As long as I can remember, when I was growing up, all I wanted to do was go to college. Get my B.S. Get my M.S. Get my D.Sc. And then work at a top-secret research center for science till the day I died. And when that day came I wanted my body to be donated to scientific research.
I was a curious little girl and absolutely loved learning. Being an extreme introvert at the time, I would have been just fine if everyone left me to my books. I didn’t need friends. I didn’t need a boyfriend. I didn’t even need a house.
Heck, I could easily survive with one room. Full of books. (Or so I thought.)
I read every moment that I wasn’t doing something else.
I mean, seriously, I was a nerd on steroids.
And my little black reading glasses were the cherry on top.
Have you ever tried to balance glasses on steroids? Ahem, beside the point.
As I grew up, that dream changed a little.
I still wanted to go to college for a decade to become a scientist, but I changed my mind to be slightly more reasonable:
I thought friends would be amazing.
A boyfriend just might be nice.
And, I’d rather have at least an apartment. Full of books.
However, while in the process of being introduced to the real world, I realized that college costs a whole freakin’ lot of money and it doesn’t even guarantee a good job. You mean, all that effort, money, and time could be for nothing?
Dude, that’s messed up.
But yeah, that’s how it is. Aww, shoot.
This realization made me start thinking more deeply about what I wanted to have accomplished and spent my life doing when I looked back with grey (white, even?) hair.
What did I really want?
There’s a pressure and social expectation in our culture to go to college.

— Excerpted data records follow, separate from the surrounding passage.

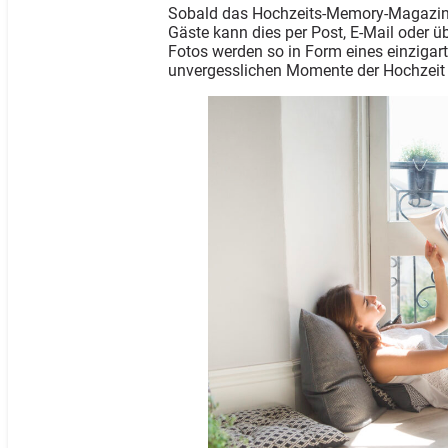
Sobald das Hochzeits-Memory-Magazin fe
Gäste kann dies per Post, E-Mail oder ü
Fotos werden so in Form eines einzigar
unvergesslichen Momente der Hochzeit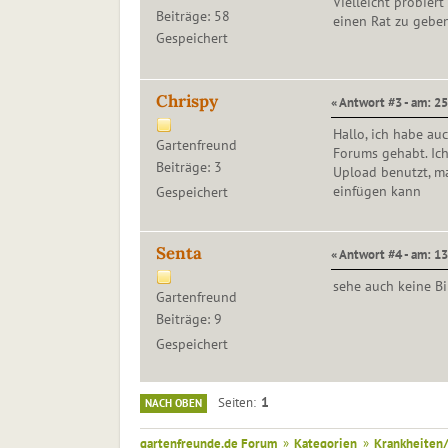
Vielleicht probiert
Beiträge: 58
einen Rat zu geben
Gespeichert
Chrispy
« Antwort #3 - am: 2
Hallo, ich habe au
Gartenfreund
Forums gehabt. Ich
Beiträge: 3
Upload benutzt, m
einfügen kann
Gespeichert
Senta
« Antwort #4 - am: 1
sehe auch keine Bi
Gartenfreund
Beiträge: 9
Gespeichert
1
Seiten
NACH OBEN
gartenfreunde.de Forum
»
Kategorien
»
Krankheiten/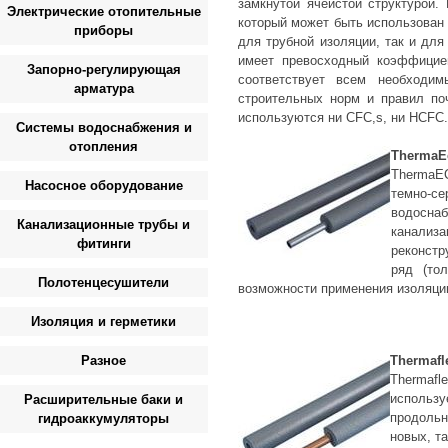
замкнутой ячеистой структурой. 
Электрические отопительные
который может быть использован 
приборы
для трубной изоляции, так и для
имеет превосходный коэффициен
Запорно-регулирующая
соответствует всем необходим
арматура
строительных норм и правил поч
используются ни CFC,s, ни HCFC.
Системы водоснабжения и
отопления
ThermaE
ThermaE
Насосное оборудование
темно-с
водосн
Канализационные трубы и
канализ
фитинги
реконст
ряд (то
Полотенцесушители
возможности применения изоляци
Изоляция и герметики
Разное
Thermafl
Thermaf
использ
Расширительные баки и
продольн
гидроаккумуляторы
новых, т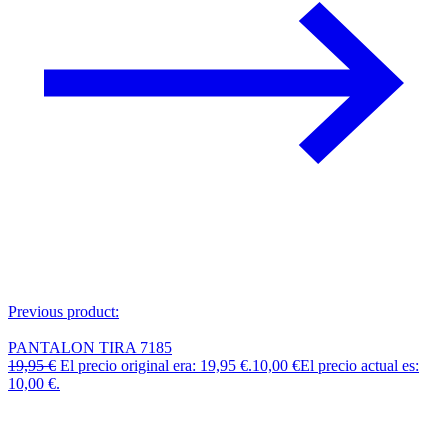
Previous product:
PANTALON TIRA 7185
19,95
€
El precio original era: 19,95 €.
10,00
€
El precio actual es:
10,00 €.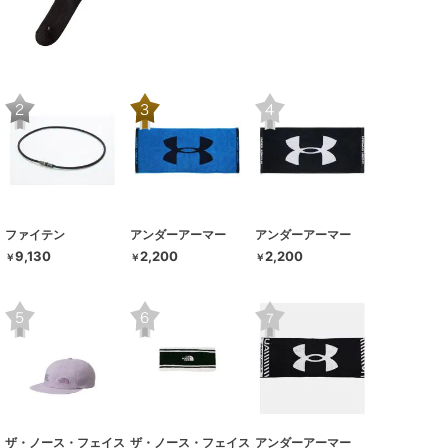
ファイテン
アンダーアーマー
アンダーアーマー
9,130
2,200
2,200
￥
￥
￥
ザ・ノース・フェイス
ザ・ノース・フェイス
アンダーアーマー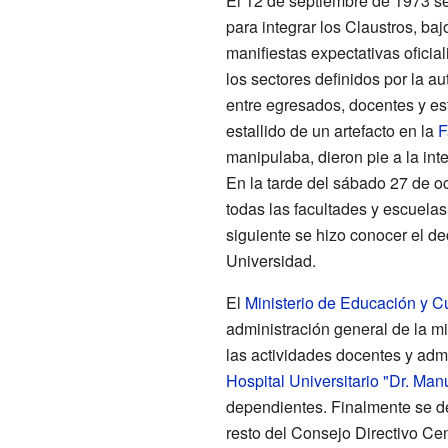
El 12 de septiembre de 1973 se 
para integrar los Claustros, bajo
manifiestas expectativas oficial
los sectores definidos por la a
entre egresados, docentes y est
estallido de un artefacto en la
F
manipulaba, dieron pie a la int
En la tarde del sábado 27 de o
todas las facultades y escuelas 
siguiente se hizo conocer el de
Universidad.
El
Ministerio de Educación y Cu
administración general de la 
las actividades docentes y admi
Hospital Universitario "Dr. Man
dependientes. Finalmente se de
resto del Consejo Directivo Ce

You spend the first 18 years of your life studying.
And then you graduate…
so you can study some more.
You have a career. Retire early. Die old.

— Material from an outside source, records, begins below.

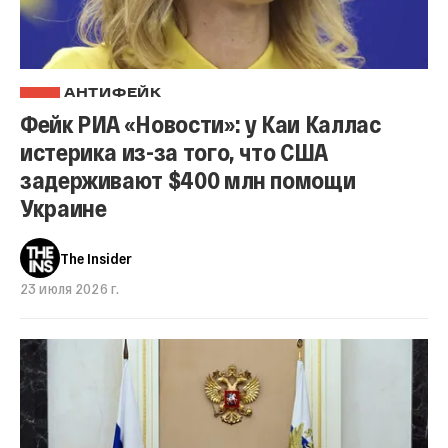
АНТИФЕЙК
Фейк РИА «Новости»: у Каи Каллас
истерика из-за того, что США
задерживают $400 млн помощи
Украине
The Insider
23 июля 2026 г.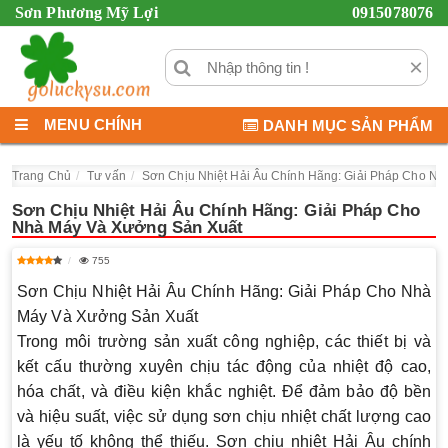
Sơn Phương Mỹ Lợi
0915078076
×
MENU CHÍNH
DANH MỤC SẢN PHẨM
Trang Chủ
Tư vấn
Sơn Chịu Nhiệt Hải Âu Chính Hãng: Giải Pháp Cho N
Sơn Chịu Nhiệt Hải Âu Chính Hãng: Giải Pháp Cho
Nhà Máy Và Xưởng Sản Xuất
755
Sơn Chịu Nhiệt Hải Âu Chính Hãng: Giải Pháp Cho Nhà
Máy Và Xưởng Sản Xuất
Trong môi trường sản xuất công nghiệp, các thiết bị và
kết cấu thường xuyên chịu tác động của nhiệt độ cao,
hóa chất, và điều kiện khắc nghiệt. Để đảm bảo độ bền
và hiệu suất, việc sử dụng sơn chịu nhiệt chất lượng cao
là yếu tố không thể thiếu.
Sơn chịu nhiệt Hải Âu chính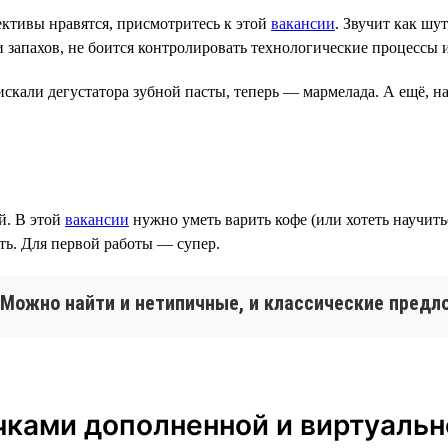
ективы нравятся, присмотритесь к этой
вакансии
. Звучит как шу
и запахов, не боится контролировать технологические процессы 
искали дегустатора зубной пасты, теперь — мармелада. А ещё, н
й. В этой
вакансии
нужно уметь варить кофе (или хотеть научить
ть. Для первой работы — супер.
. Можно найти и нетипичные, и классические предл
чками дополненной и виртуальн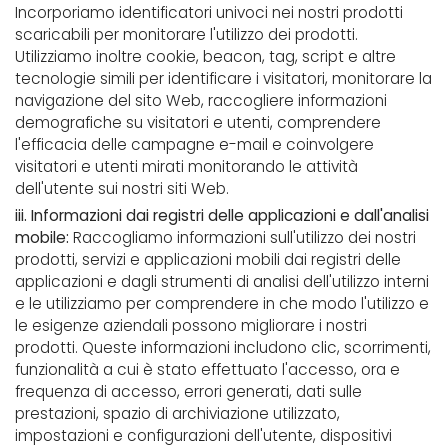
Incorporiamo identificatori univoci nei nostri prodotti
scaricabili per monitorare l'utilizzo dei prodotti.
Utilizziamo inoltre cookie, beacon, tag, script e altre
tecnologie simili per identificare i visitatori, monitorare la
navigazione del sito Web, raccogliere informazioni
demografiche su visitatori e utenti, comprendere
l'efficacia delle campagne e-mail e coinvolgere
visitatori e utenti mirati monitorando le attività
dell'utente sui nostri siti Web.
iii. Informazioni dai registri delle applicazioni e dall'analisi
mobile:
Raccogliamo informazioni sull'utilizzo dei nostri
prodotti, servizi e applicazioni mobili dai registri delle
applicazioni e dagli strumenti di analisi dell'utilizzo interni
e le utilizziamo per comprendere in che modo l'utilizzo e
le esigenze aziendali possono migliorare i nostri
prodotti. Queste informazioni includono clic, scorrimenti,
funzionalità a cui è stato effettuato l'accesso, ora e
frequenza di accesso, errori generati, dati sulle
prestazioni, spazio di archiviazione utilizzato,
impostazioni e configurazioni dell'utente, dispositivi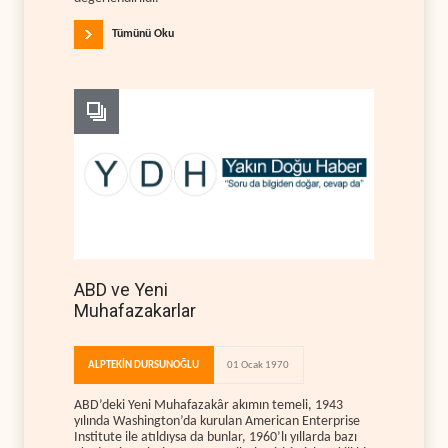
Tümünü Oku
ABD ve Yeni
Muhafazakarlar
ALPTEKİN DURSUNOĞLU
01 Ocak 1970
ABD’deki Yeni Muhafazakâr akımın temeli, 1943
yılında Washington’da kurulan American Enterprise
Institute ile atıldıysa da bunlar, 1960’lı yıllarda bazı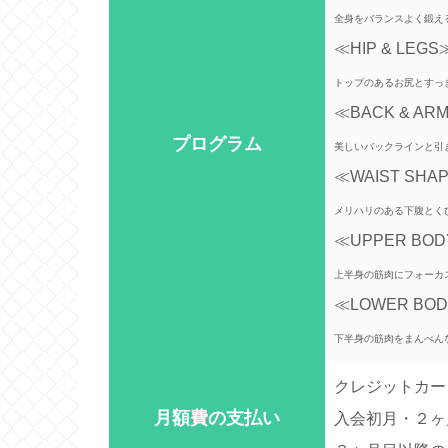
全身をバランスよく鍛え
≪HIP & LEGS
トップのあるお尻とすっ
≪BACK & AR
プログラム
美しいバックラインと引
≪WAIST SHA
メリハリのある下腹とく
≪UPPER BO
上半身の筋肉にフォーカ
≪LOWER BO
下半身の筋肉をまんべん
クレジットカー
月額費の支払い
入会初月・２ヶ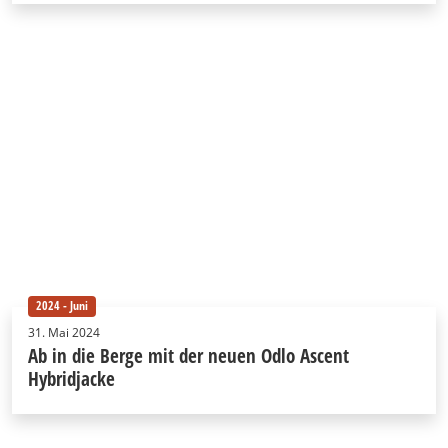
2024 - Juni
31. Mai 2024
Ab in die Berge mit der neuen Odlo Ascent
Hybridjacke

That’s the message I heard from books, movies, peers, adults, you name it.
So, if your career was business analytics, then by the time you died you would have spent 40+ years of your life sitting at a desk, banging on a keyboard, bonding with columns and rows, numbers and graphs. Wow.

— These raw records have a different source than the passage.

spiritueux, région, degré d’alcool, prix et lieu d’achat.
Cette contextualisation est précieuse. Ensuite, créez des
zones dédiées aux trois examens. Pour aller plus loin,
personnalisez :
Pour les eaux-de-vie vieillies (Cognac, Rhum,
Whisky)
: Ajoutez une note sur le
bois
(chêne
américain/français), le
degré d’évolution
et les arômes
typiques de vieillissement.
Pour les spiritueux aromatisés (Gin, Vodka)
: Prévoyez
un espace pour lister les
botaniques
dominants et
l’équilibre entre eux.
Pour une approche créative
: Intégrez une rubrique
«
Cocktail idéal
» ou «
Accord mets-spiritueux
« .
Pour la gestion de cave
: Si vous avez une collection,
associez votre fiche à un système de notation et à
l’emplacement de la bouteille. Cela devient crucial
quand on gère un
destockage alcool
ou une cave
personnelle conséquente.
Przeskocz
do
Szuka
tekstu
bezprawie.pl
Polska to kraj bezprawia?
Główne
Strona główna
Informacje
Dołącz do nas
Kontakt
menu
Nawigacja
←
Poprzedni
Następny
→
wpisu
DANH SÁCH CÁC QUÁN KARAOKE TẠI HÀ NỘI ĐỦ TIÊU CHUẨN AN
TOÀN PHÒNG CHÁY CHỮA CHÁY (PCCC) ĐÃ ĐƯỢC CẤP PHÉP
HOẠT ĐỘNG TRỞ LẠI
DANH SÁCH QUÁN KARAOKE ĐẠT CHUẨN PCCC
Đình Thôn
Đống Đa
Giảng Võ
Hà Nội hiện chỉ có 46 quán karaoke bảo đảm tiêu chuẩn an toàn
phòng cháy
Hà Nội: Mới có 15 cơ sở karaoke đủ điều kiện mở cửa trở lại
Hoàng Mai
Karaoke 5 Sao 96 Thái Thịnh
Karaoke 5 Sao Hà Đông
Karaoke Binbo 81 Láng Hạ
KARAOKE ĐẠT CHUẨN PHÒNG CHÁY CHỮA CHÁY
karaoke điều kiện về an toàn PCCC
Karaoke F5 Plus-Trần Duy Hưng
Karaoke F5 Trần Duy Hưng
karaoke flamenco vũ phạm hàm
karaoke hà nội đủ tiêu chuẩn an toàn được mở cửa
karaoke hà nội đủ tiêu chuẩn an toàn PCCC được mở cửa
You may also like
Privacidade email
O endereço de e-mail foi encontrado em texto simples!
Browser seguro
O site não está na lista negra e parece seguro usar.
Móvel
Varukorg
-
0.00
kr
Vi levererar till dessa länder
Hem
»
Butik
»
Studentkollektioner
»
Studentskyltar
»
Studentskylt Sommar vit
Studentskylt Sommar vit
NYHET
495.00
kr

My goal in writing this is not to lecture you on life’s purpose, meaning, or what makes a life fulfilling. So, I’m not going to. I’m simply going to tell you my theory: The most beautiful, fulfilling, worthwhile “career” is parenting.
Not the easiest, mind you. Far from it.
It very well may be the hardest thing you’ve ever done.
Not the fastest way to retire. Once a parent, always a parent.
Not a get-rich career. I mean, you’re paying for a child’s food, rent, clothes, education, entertainment (sometimes you are the entertainment), and more, all while not getting paid money for it. What a crazy deal.
But it sure is what I’d call beautiful.
Just think about it. You make a human. (Read that again).
And then you get to raise that child. Preferably, with your significant other.
You get to hold that baby.
You get to be there when they take their first steps.
When they say “mama” for the first time.
When they’re waving goodbye, leaving for the first day of school and you can’t see through your tears.
You get to see them grow up. Develop interests. Be a teen trying to figure out life.
When they get their first job. And then, suddenly, they’re off on their own and you wonder where all the time went.
Maybe they fall in love, have a few kids of their own, and before you know it you’re holding your grandchild. So, you take your duty seriously and spoil them beyond belief. (what are grandparents for?)
Isn’t that an amazing career?
Now, don’t get me wrong, I’m not saying learning at higher levels is bad (I think it can be very beneficial) or that getting a “regular career” is not good.
But I think our culture has gotten to the point where I believe, wanting to be a parent is looked down on. And thought of as, “That doesn’t count as a career. If you want to have a fulfilling life you must have a ‘proper’ job.”
Is parenting not the most influential job in the history of the world? You’re raising and influencing the next generation. Most difficult? Most worthy of honoring those who have and are doing it?
I’m not saying you can’t have a fulfilling life without being a parent, but I think it is one of the most beautiful aspects of living life.
When people ask me what I want to do when I grow up I mention a few interests but always end with, “I want to be a wife and mama.”
They look at me like I’m an idiot. They do a double-take, “No, what do you want to do? Like, a career?”
Y’all. That’s what I want to be. That’s what I want to do.
I know it won’t be easy. It’ll have pain. It’ll have heartache.
There’ll be messy diapers. (am I right?)
But in the end, I know it’ll be worth it.
Awesome message! And a very unique (fun and engaging) writing style!
I love this! It had me thoroughly interested the entire time. I even cracked a couple of grins at your cheesy jokes.
Awesome message. Couldn't agree more.